In 1959, 14-year-old Rick Walters went to Long Beach with his dad to get a tattoo.
It wasn’t his first. At 10, he poked out “Born to Raise Hell” on his leg. He had already scrawled out so many hearts and crosses on himself and other neighborhood kids that Walters’ mother, he’d tell an interviewer decades later, “was just bummed.”
So father and son ended up at the Pike, Long Beach’s waterfront amusement zone that was also the tattoo capital of the West Coast. A professional put a black panther on Walters’ leg to cover up the teen’s crude attempts — and an acolyte was born.
Walters went on to tattoo at the Pike, eventually becoming the torchbearer for its history and vibe once the original pioneers died. As tattoos became mainstream, and a new generation of artists tried to reconnect with their trade’s outlaw days, they flocked to Walters for equipment advice and style tips as well as uproarious tales of years past, all told in his laconic, foul-mouthed style.

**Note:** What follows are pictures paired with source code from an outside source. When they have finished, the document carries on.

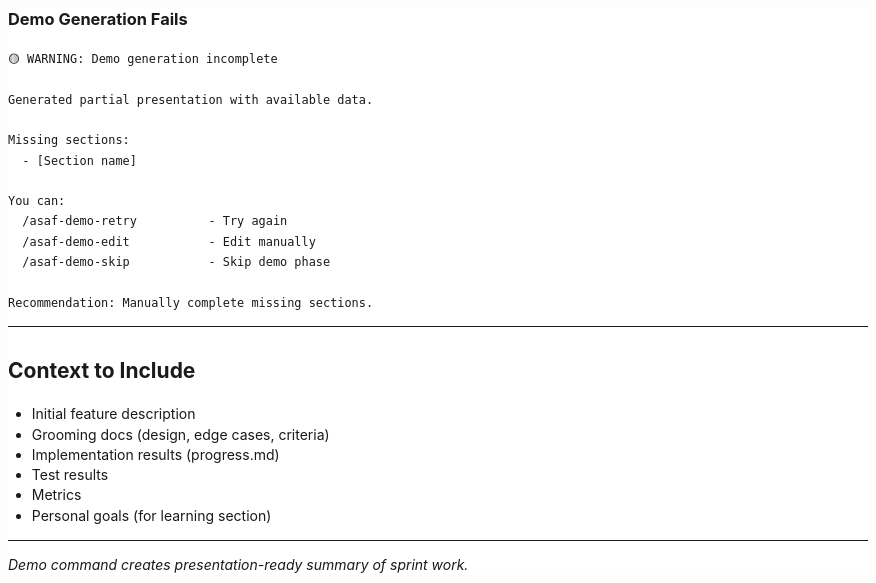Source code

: 
### Demo Generation Fails

```
🟡 WARNING: Demo generation incomplete

Generated partial presentation with available data.

Missing sections:
  - [Section name]

You can:
  /asaf-demo-retry          - Try again
  /asaf-demo-edit           - Edit manually
  /asaf-demo-skip           - Skip demo phase

Recommendation: Manually complete missing sections.
```

---

## Context to Include

- Initial feature description
- Grooming docs (design, edge cases, criteria)
- Implementation results (progress.md)
- Test results
- Metrics
- Personal goals (for learning section)

---

_Demo command creates presentation-ready summary of sprint work._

“Rick became a father- or grandfather-like figure for so much of the community,” says Josh Chesler, a journalist who interviewed Walters multiple times over the years and sports a Walters-inked rose on the inside of his ankle. (Note: Link contains profanity.) “No one who met Rick ever forgot him, and even those who never got the chance to meet him have heard his tales for long enough to draw inspiration and feel like they knew him.”
Walters died on March 4. He was 73.
Born in Chicago, Walters grew up in the Hawthorne area and found work as a machinist and welder after high school. But in his off time, he tattooed at his house and haunted the Pike to learn under icons such as Bob Shaw, Owen Jensen and Hong Kong Tom.
After running his own shop in Gardena and moonlighting at others across the Southland, Walters came to Long Beach in 1978 to become the manager at Bert Grimm’s World Famous Tattoo, the oldest continuously operated tattoo parlor in the United States.
He arrived just as the Pike’s glory days were fading. The naval shipyards were dying, robbing tattooists of the sailors who had long served as their lifeblood. The parlors closed, one by one, until Bert Grimm’s — which at one point had 10 artists — was the last survivor, reduced to a staff of two full-timers.
“She’s not making the money she did back then, but she’s not going broke,” Walters told the Times in 1995. “She’s doing all right.”
Walters turned Bert Grimm’s into not just a living museum, but also a finishing school for generations of Southern California artists. They learned from him the intricacies of so-called American traditional, characterized by stark black lines, basic colors and classical nautical motifs including mermaids and anchors.
He remained in charge until Bert Grimm’s closed for good in 2002. But Walters persuaded Kari Barba, who had apprenticed under one of his disciples, to take over the space and remodel it. Her shop, Outer Limits Tattoo, still exists in the same location.
“He came across as hard, but he was a gentle soul,” Barba said. Longtimers initially grumbled about a woman — a lesbian, no less — taking over such hallowed grounds, but the complaints stopped once Walters publicly gave Barba his blessing. “I will always be so appreciative of that,” she said.
Walters retired briefly but after having a heart attack decided to go back to work. He opened Rick Walters World Famous Tattoo Parlor in Sunset Beach earlier this decade, where he displayed historic flash sheets from the original Bert Grimm’s and worked on clients as recently as Saturday.
“Tattooing gave him the ability to be his true self,” said his stepdaughter, who goes by KJ and will take over Walters’ shop. “He liked to play with his customers, he liked to clown them. But if you moved around, he’d say, ‘Shut the ... up and sit the ... still.’”
In recent years, Walters reveled in his role as the Gandalf of the Southern California tattoo world, always wearing his hair long, with a long beard and a stylized fedora. He handed out stickers and posters that featured a black-and-white photo-booth portrait of his younger, angrier self, captioned with “Rick Walters Hates You.” They now hang in tattoo shops around the world, a sign that they had earned Walters’ respect.
And he loved to expound on the modern scene, which Walters felt had strayed too far from its hardscrabble roots
“Every 15 to 20 years, we get some art kids who think they can tattoo like they oil paint,” Walters told OC Weekly in 2015. “Just because you can paint a picture doesn’t mean you can tattoo.” (Note: Link contains profanity.)
“People come into the shop and ask me how far in advance I am booked,” he told another publication in 2015. “I tell them that I’m not a ... hairdresser, I don’t make appointments. I make tattoos. Bring some money, tell me what you want and we’ll make it happen.”
Walters is survived by his wife, Robin, five children, three stepchildren, 19 grandchildren and eight great-grandchildren.
There will be a celebration of life March 30 at Collective Ink Gallery in Garden Grove that will also serve as a fundraiser to help Walters’ family with his funeral expenses and medical bills.